Solved – regression with z-scores as composite variables

mathematical-statisticsmultiple regressionregressionspssz-score

So I have 5 IV's- a,b,c,d,e and one DV.

a is fine as is.
b & c measure the same concept and since their ranges are the same, I averaged the scores to create a composite variable.
d & e measure the same concept but their ranges are very different, so I averaged their z-scores to create a composite variable.

MY questions are- 1. Is this an apprpriate way of creating composite variables in order to do regression? 2- If I use z-scores for one composite variable, should I do the same for the composite variable for b&c and also use the z-score for a? 3- By using the averaged z-score, does it effect the interpretation of my regression results?

Best Answer

  1. Yes, this looks fine. You are welcome to pre-process your data any way you see fit. Your selections look uncontroversial, but even if they were controversial, there is no formal reason why you can't do it. Linear transformations of raw data are ubiquitous (z-score, etc.); non-linear transformations of raw data are common ($log(x), \sqrt{x}, x^2$); wildly non-linear transformations of raw data are acts of desperation and will usually prove to be useless, but they still aren't "wrong." Anyway, you aren't anywhere near that domain with your suggestions. :)

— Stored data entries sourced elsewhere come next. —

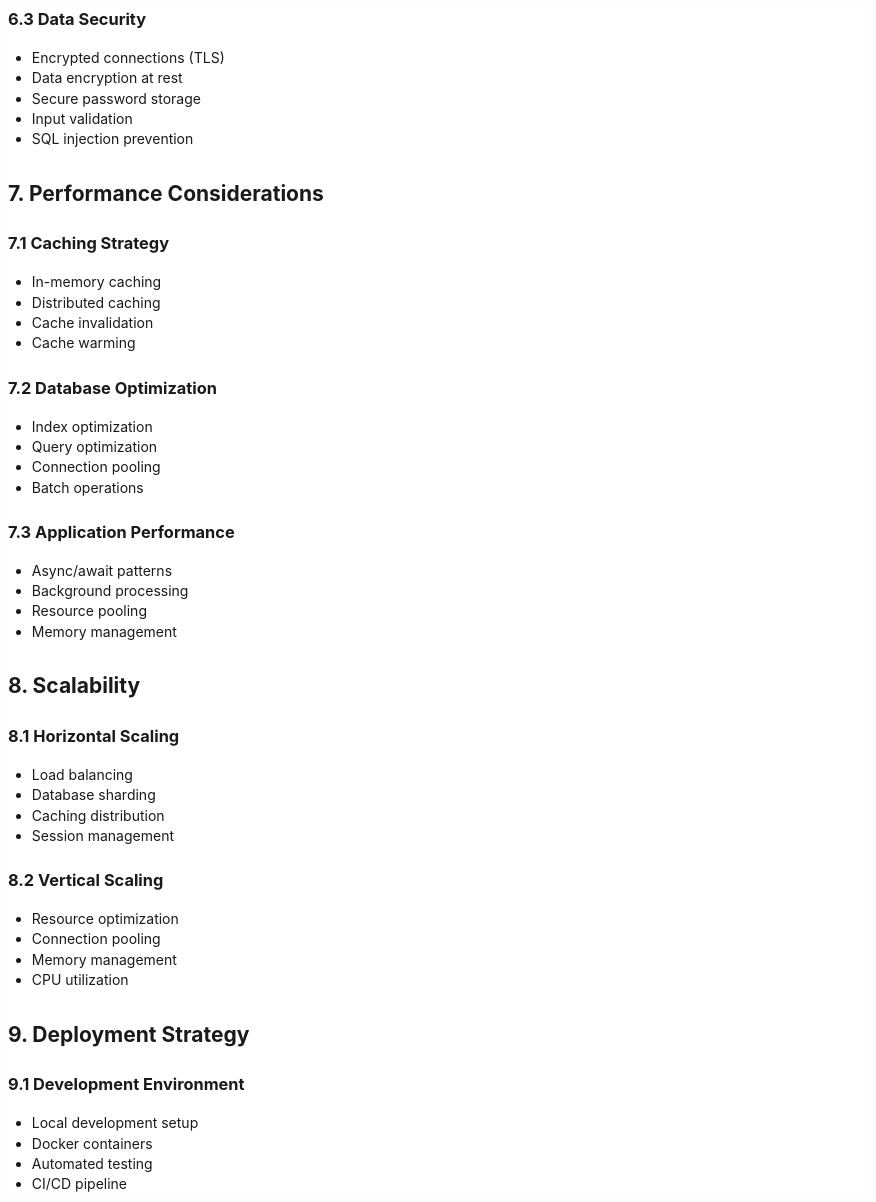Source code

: ### 6.3 Data Security
- Encrypted connections (TLS)
- Data encryption at rest
- Secure password storage
- Input validation
- SQL injection prevention

## 7. Performance Considerations

### 7.1 Caching Strategy
- In-memory caching
- Distributed caching
- Cache invalidation
- Cache warming

### 7.2 Database Optimization
- Index optimization
- Query optimization
- Connection pooling
- Batch operations

### 7.3 Application Performance
- Async/await patterns
- Background processing
- Resource pooling
- Memory management

## 8. Scalability

### 8.1 Horizontal Scaling
- Load balancing
- Database sharding
- Caching distribution
- Session management

### 8.2 Vertical Scaling
- Resource optimization
- Connection pooling
- Memory management
- CPU utilization

## 9. Deployment Strategy

### 9.1 Development Environment
- Local development setup
- Docker containers
- Automated testing
- CI/CD pipeline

  2. No, you do not need to transform $(b+c)/2$ to a z-score. There is also no reason you should be forbidden from doing the same. The transformation is linear, so it creates a shift and a scaling along that axis, and your regression coefficients $\beta_0$ and $\beta_{(b+c)/2}$ will respond to this transformation, but the overall quality of your regression will not change. To emphasize this point, I might add that you could replace $(b+c)/2$ with $log((b+c)/2)$. This is clearly a different model, so I would expect a different $R^2$ -- maybe better! maybe worse! -- but again, there is no one stopping you from doing that, either. See point 1.

  3. The only change in interpretation would be the words you use to describe the regression coefficients. "One unit change in the [ value~of | z-score of ] of $(b+c)/2$ would change the response variable by $[\beta_{(b+c)/2} ~|~ \beta_{Z_{(b+c)/2}}]$, all other variables being held constant."